Notable Quotes & Memorable Moments
- On first encounter with neural interfaces
- “The idea that you have these images in your mind that you can now show other people directly was like, really, really magical to me.” – Rooz ([01:23])
- On design empathy for BCI users
- “It is not something that you can imagine well enough for that to be useful...closed loop is extremely hard because you ultimately cannot experience the neural interface directly.” – Rooz ([10:46])
- On the ambition behind every detail
- “Even for something that you know that you’re probably going to delete, there’s a lot of extra work that goes into just making that amazing.” – Rooz ([46:39])

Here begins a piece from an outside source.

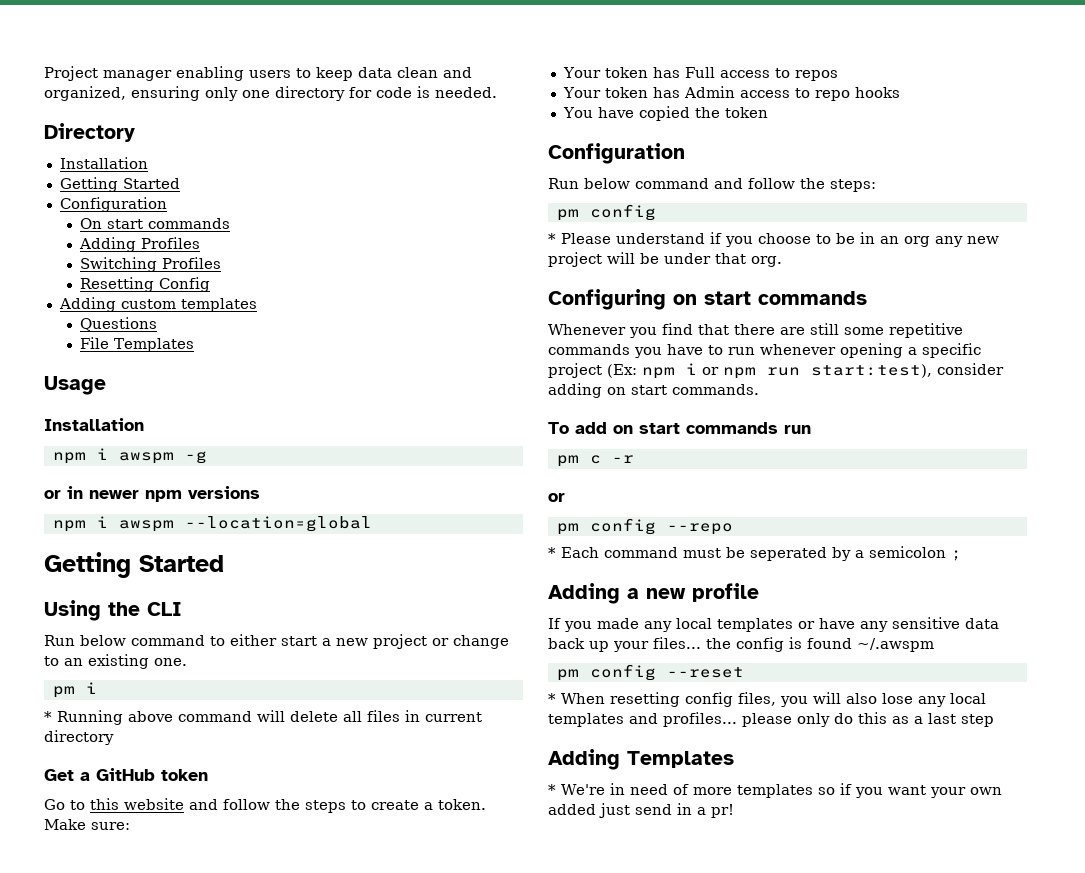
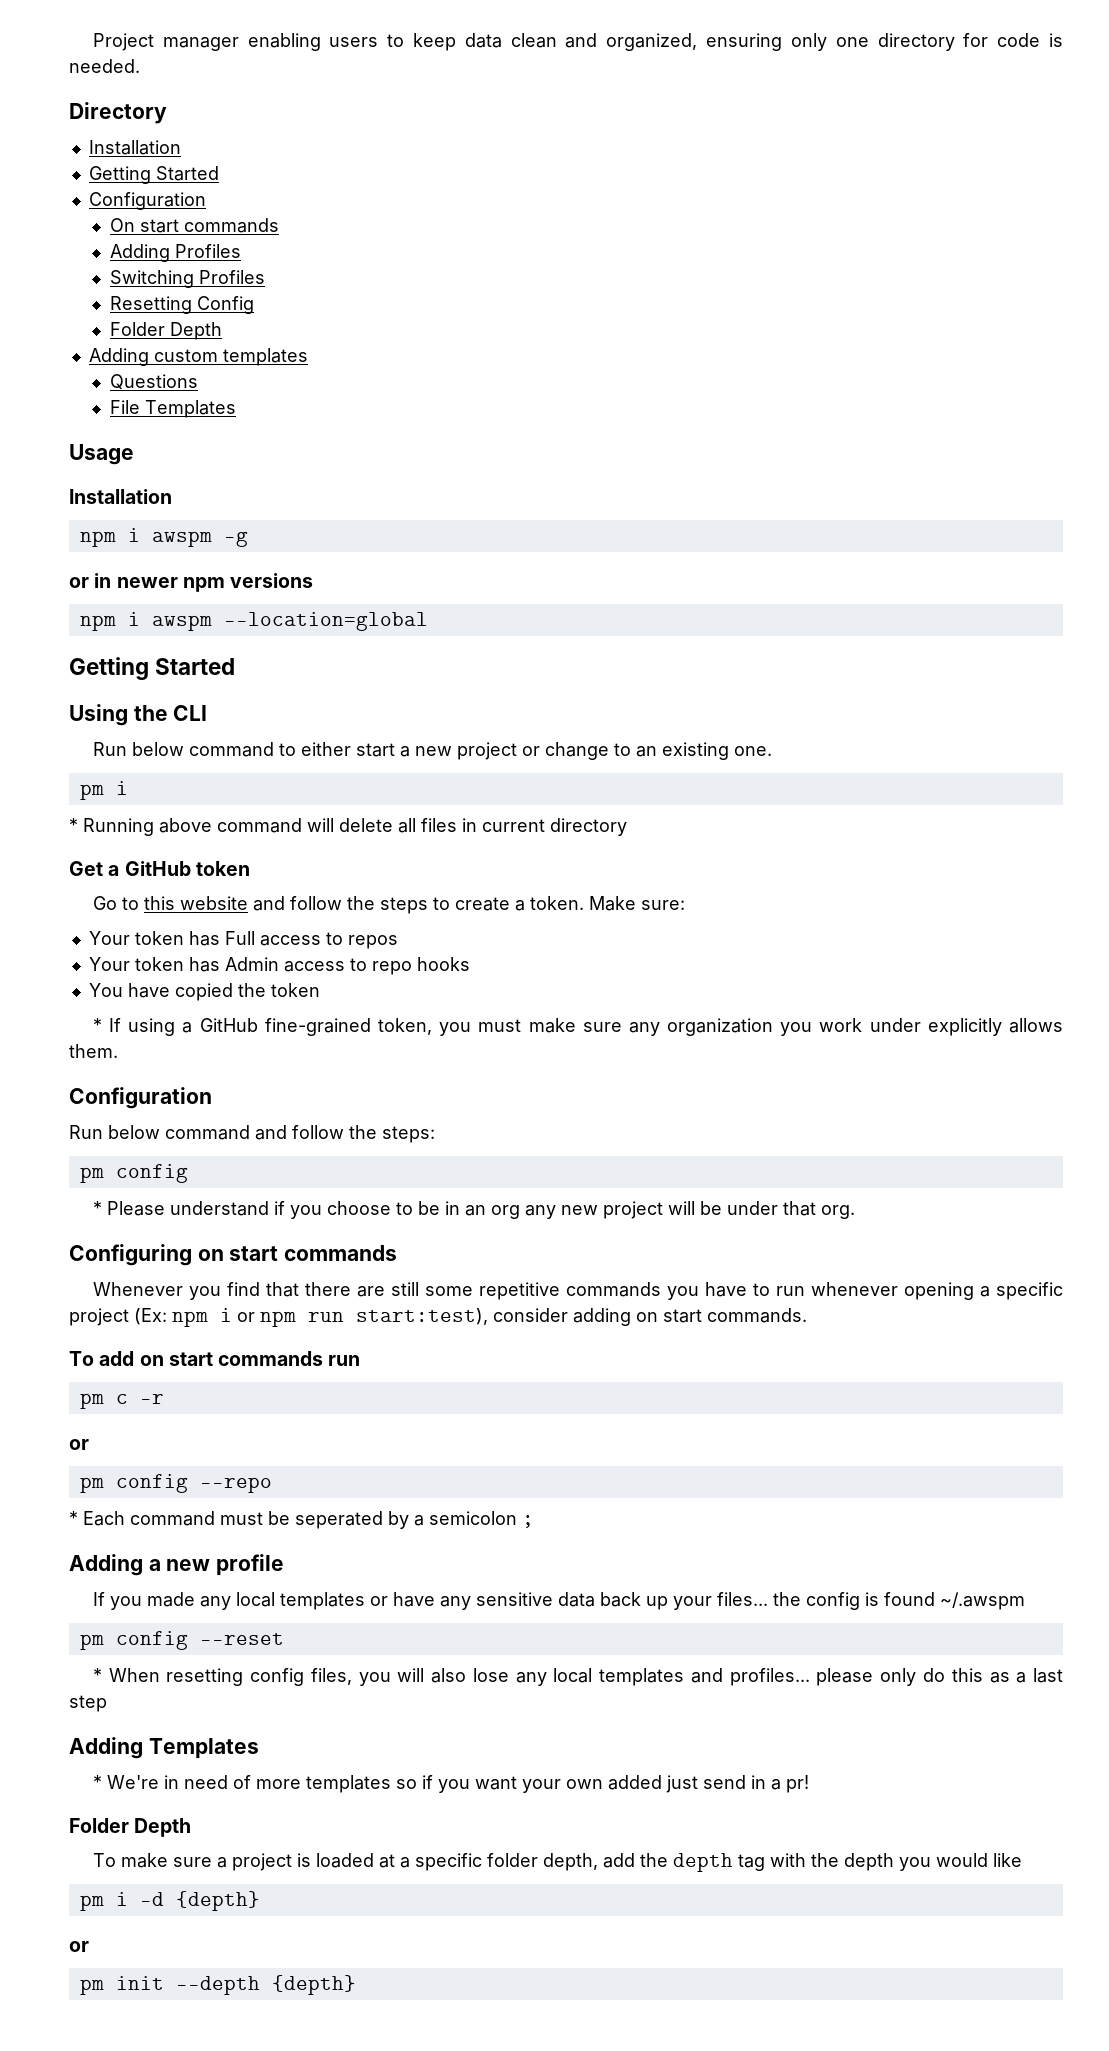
(211, 284) none -> [109,322,222,340] // Folder Depth
(768, 112) none -> [92,1018,1063,1036] [69,1044,118,1058] // * If using a GitHub fine-grained token, you must make sure any organization you work under explicitly allows them.
(734, 811) none -> [69,1818,192,1837] [92,1853,1022,1872] [79,1891,260,1911] [69,1941,89,1952] [79,1975,356,1995] // Folder Depth // To make sure a project is loaded at a specific folder depth, add the depth tag with the depth you would like // pm i -d {depth} // or // pm init --depth {depth}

- On the ultimate vision of BCI
- “You can just sit down at a computer and basically daydream with it, and things will pop up on screen that are a direct sort of extension of what you have in your head.” – Rooz ([38:13])
- On the inspiration of participant stories
- “What you all are doing is just about as inspiring as it gets.” – Ridd ([42:17])

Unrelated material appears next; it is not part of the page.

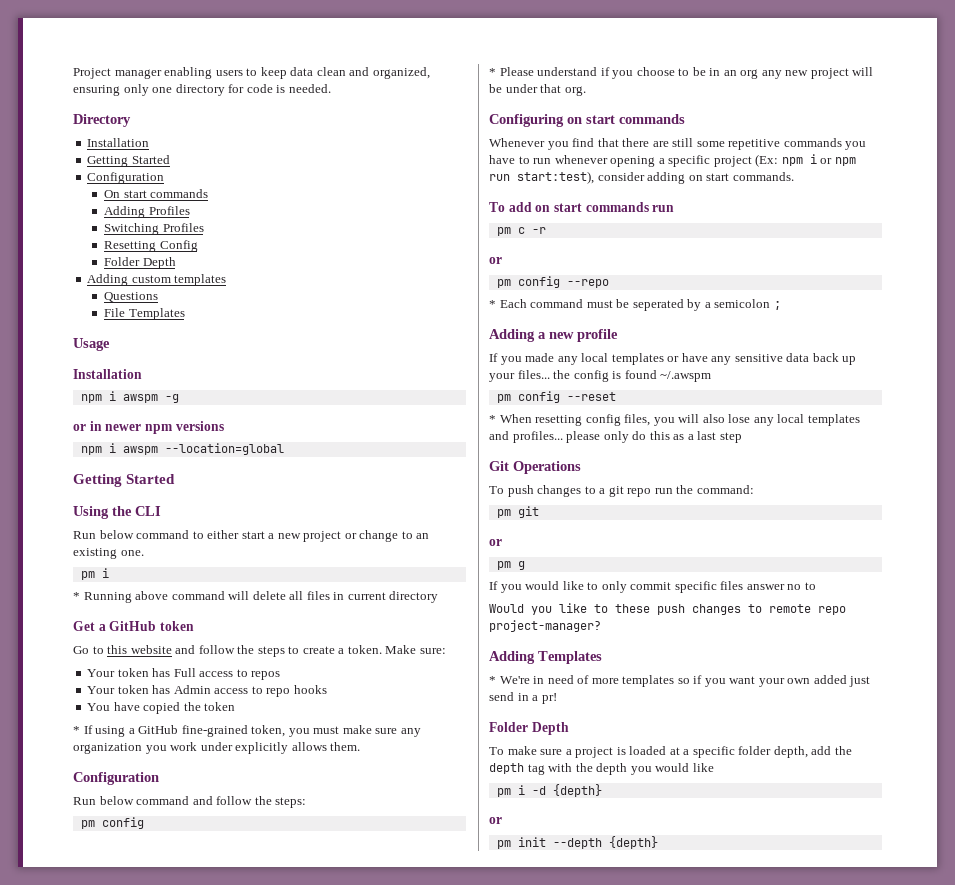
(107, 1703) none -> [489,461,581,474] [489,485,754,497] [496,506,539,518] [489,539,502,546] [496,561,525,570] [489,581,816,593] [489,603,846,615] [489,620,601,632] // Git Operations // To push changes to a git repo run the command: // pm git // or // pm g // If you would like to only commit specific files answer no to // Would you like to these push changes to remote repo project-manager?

- On naming the first users
- “We call them, like, the neural-nauts, because like astronauts, it's a completely new space we’re exploring together.” – Rooz ([42:54])
Timestamps for Key Segments
- 00:00–01:23 — Frontier interfaces and the BCI paradigm shift
- 01:23–05:16 — Rooz’s journey: FMRI inspiration, Apple, Neuralink
- 09:10–14:13 — Early BCI prototyping, empathy challenges
- 14:13–20:34 — Redesigning the cursor for neural control
- 20:34–25:57 — Learning from participants and evolving UI
- 26:08–31:30 — The ladder of cursor capability, dreams of ‘deleting’ the cursor
- 31:46–36:34 — Parking Spot and simulated gravity as workaround UI
- 38:13–42:17 — Sci-fi future of direct visual-articulation, ‘blindsight’ for the visually impaired
- 43:48–49:47 — The kind of designer/engineer that thrives at Neuralink
- 49:47–54:28 — Example: The body mapping experiment—ambition, risk, and crafted delight
Final Takeaways
This episode is a masterclass in what it means to design at the edge of possibility:
- True first-principles invention transcends empathy, requiring relentless iteration, humility, and courage to build for lives unlike your own.
- Successes in “frontier interfaces” come from sweating details, embracing failure, and maintaining the ambition to conjure magic—beyond the simply functional.
- Neuralink’s process takes the best from film, art, machine learning, and consumer tech to create new forms of agency—for users who need it most.
- The real north star is not just parity with current tools, but unlocking domains of experience—like expressing dreams directly—that today’s UIs barely hint at.
Whether you’re a designer, engineer, or just fascinated by the future, Rooz’s journey is a powerful reminder: sometimes, the best work is the work you aim to one day delete.